|More Than Meets the Eye|
More Than Meets the Eye (2019)
by Kelvin Green
Published by Lamentations of the Flame Princess
Low and mid-level
How much are you willing to pay for an idea? The answer to this question will greatly influence your reaction to this adventure, because it is basically An Idea with some expansion on what you might do with it in your game. It is, also, the companion/sequel to Fish Fuckers, probably the classiest adventure title in gaming history. Finally, it is an homage to Transformers, a cartoon series I never watched, so half of the module’s allusions might have gone right over my head.
The Idea is great: bizarre-looking, shape-changing aliens have crash-landed in a podunk coastal village. Another group of aliens have also arrived in their pursuit, resulting in a standoff that has pretty much wrecked the place, and introduced an opening where a crafty band of outsiders could play a decisive role between the antagonistic groups. So, as the module acknowledges, “[i]t’s basically Yojimbo with aliens, so to prepare, watch Yojimbo. Or A Fistful of Dollars. Or Django.” This is great. I am a sucker for primitive places getting wrecked by the appearance technologically superior outsiders (or vice versa), and doubly so for anything based on Red Harvest and its successors, so I bought the adventure based on this strength.
But The Idea is mostly what the module has. There are loosely described locales with monster statistics, but they are all basic concepts without worthwhile elaboration. Here is the coastal village. Here is a manor house. Here is a ruined priory (mapped on a full page for no functional effect) with a set of (unmapped, potentially important) cellars under it. This feels like an adventure in the idea stage, and it could be presented on three or four pages without any loss if you put some thought into it. You could run it, and it could be a lot of fun if you let the situation develop. It is a potentially great launching pad for improvisation, and in the usual LotFP fashion, seriously derailing a campaign. But most of the added value would come more from the GM–player dynamic, and not the module text. As a developed scenario to help that dynamic, it is sorely lacking, even in curveballs and ideas which would stimulate the action.

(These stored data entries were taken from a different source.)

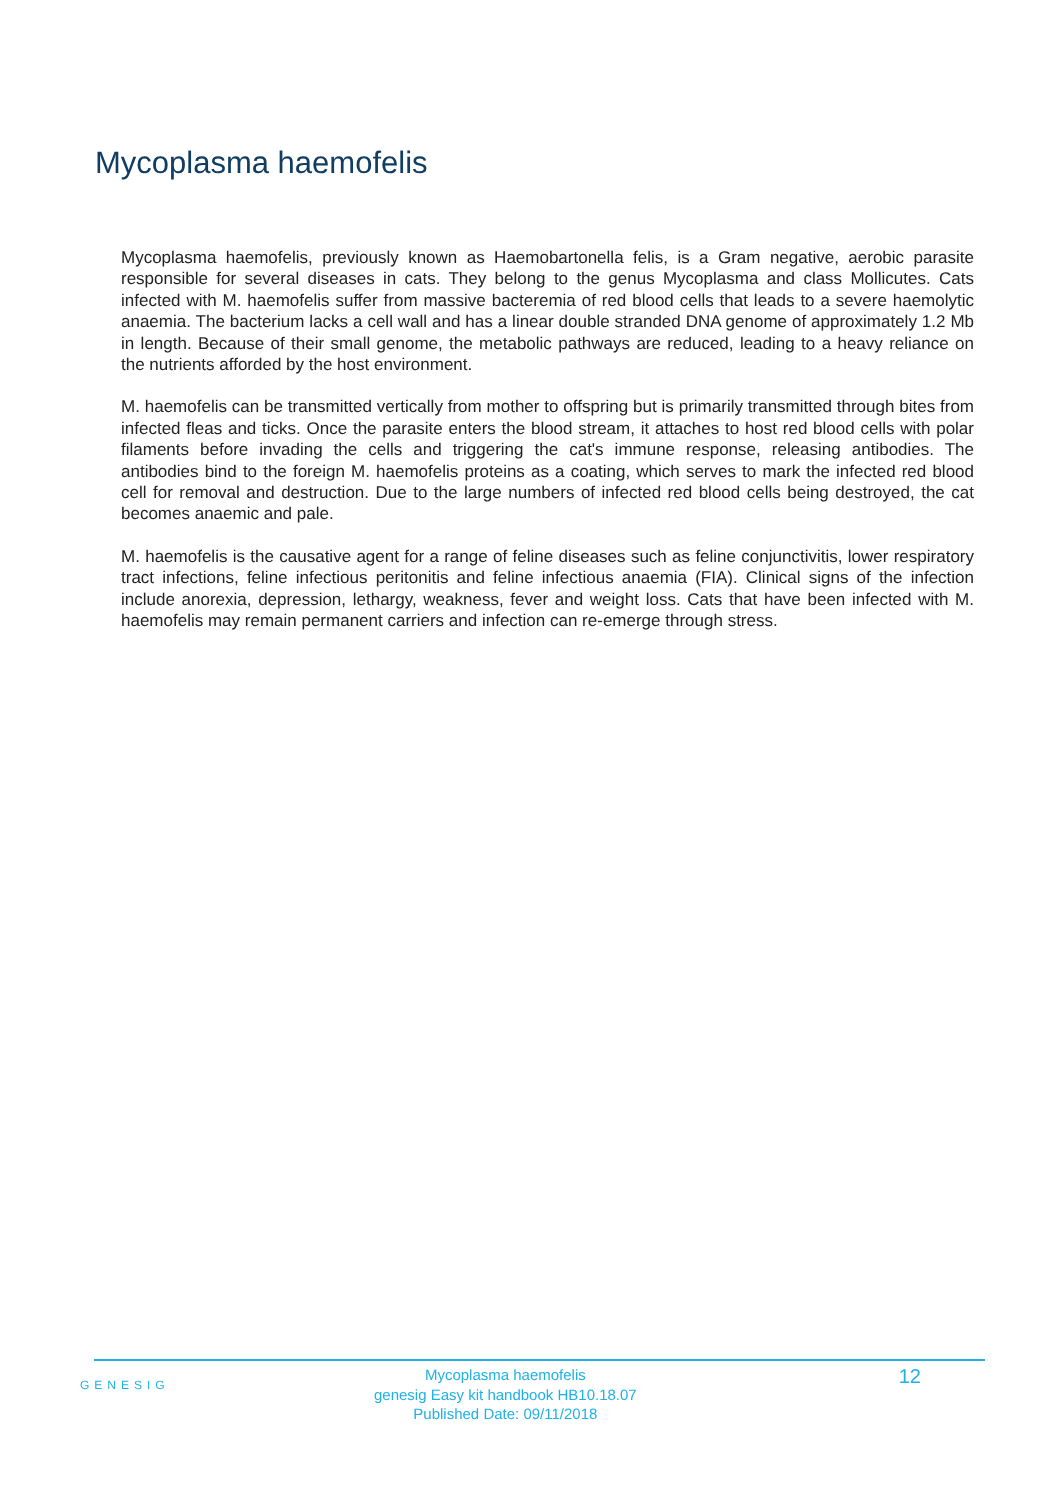Mycoplasma haemofelis
Mycoplasma haemofelis, previously known as Haemobartonella felis, is a Gram negative, aerobic parasite responsible for several diseases in cats. They belong to the genus Mycoplasma and class Mollicutes. Cats infected with M. haemofelis suffer from massive bacteremia of red blood cells that leads to a severe haemolytic anaemia. The bacterium lacks a cell wall and has a linear double stranded DNA genome of approximately 1.2 Mb in length. Because of their small genome, the metabolic pathways are reduced, leading to a heavy reliance on the nutrients afforded by the host environment.
M. haemofelis can be transmitted vertically from mother to offspring but is primarily transmitted through bites from infected fleas and ticks. Once the parasite enters the blood stream, it attaches to host red blood cells with polar filaments before invading the cells and triggering the cat's immune response, releasing antibodies. The antibodies bind to the foreign M. haemofelis proteins as a coating, which serves to mark the infected red blood cell for removal and destruction. Due to the large numbers of infected red blood cells being destroyed, the cat becomes anaemic and pale.
M. haemofelis is the causative agent for a range of feline diseases such as feline conjunctivitis, lower respiratory tract infections, feline infectious peritonitis and feline infectious anaemia (FIA). Clinical signs of the infection include anorexia, depression, lethargy, weakness, fever and weight loss. Cats that have been infected with M. haemofelis may remain permanent carriers and infection can re-emerge through stress.
GENESIG
Mycoplasma haemofelis
genesig Easy kit handbook HB10.18.07
Published Date: 09/11/2018
12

Much of the module is taken up by the oddball aliens, described in loving detail. There is a gimmicky random chart for trying to use advanced alien technology, which has results ranging from the creepy (“The character devolves into an ape-like protohuman”) to the lolrandumb (“The character becomes ethnically Austronesian”). There is another gimmicky random chart for a sentient giant bio-mechanical spaceship – getting on board, which is unlikely but possible, is both sort of awesome and sort of almost certainly campaign-wrecking. Much attention is also dedicated to the aliens’ reproductive habits, which is accomplished “by using a sort of penis to fill an object with DNA-rich goop, then the Primal Matrix™ is used to activate the goop” (and so on). Each alien present in the adventure has custom statistics describing ?his? (I am at loss for the proper pronouns – is this a SWORD*DREAM scenario in hiding?) “penis-like organ”, and what happens when ?he? sticks the penis-like organ into the target character. This is certainly what I would expect from purveyors of good taste like LotFP, and only wish more adventures were as meticulous.
More Than Meets the Eye is written in a breezy, conversational style, which occasionally verges on the overly chummy. On one hand, it is entertaining to read; on the other hand, it says less than you’d expect. It reads like an awsum, indulgent shaggy dog story told by someone who is obviously in love with his own ideas. The enthusiasm is infectious. It is, also, kinda empty. Accordingly, I rate this adventure two out of five penis-like organs.
No playtesters are credited in this publication. In fact, no cover artist is credited in this publication either, although I suspect it is the author himself. This is not made entirely clear.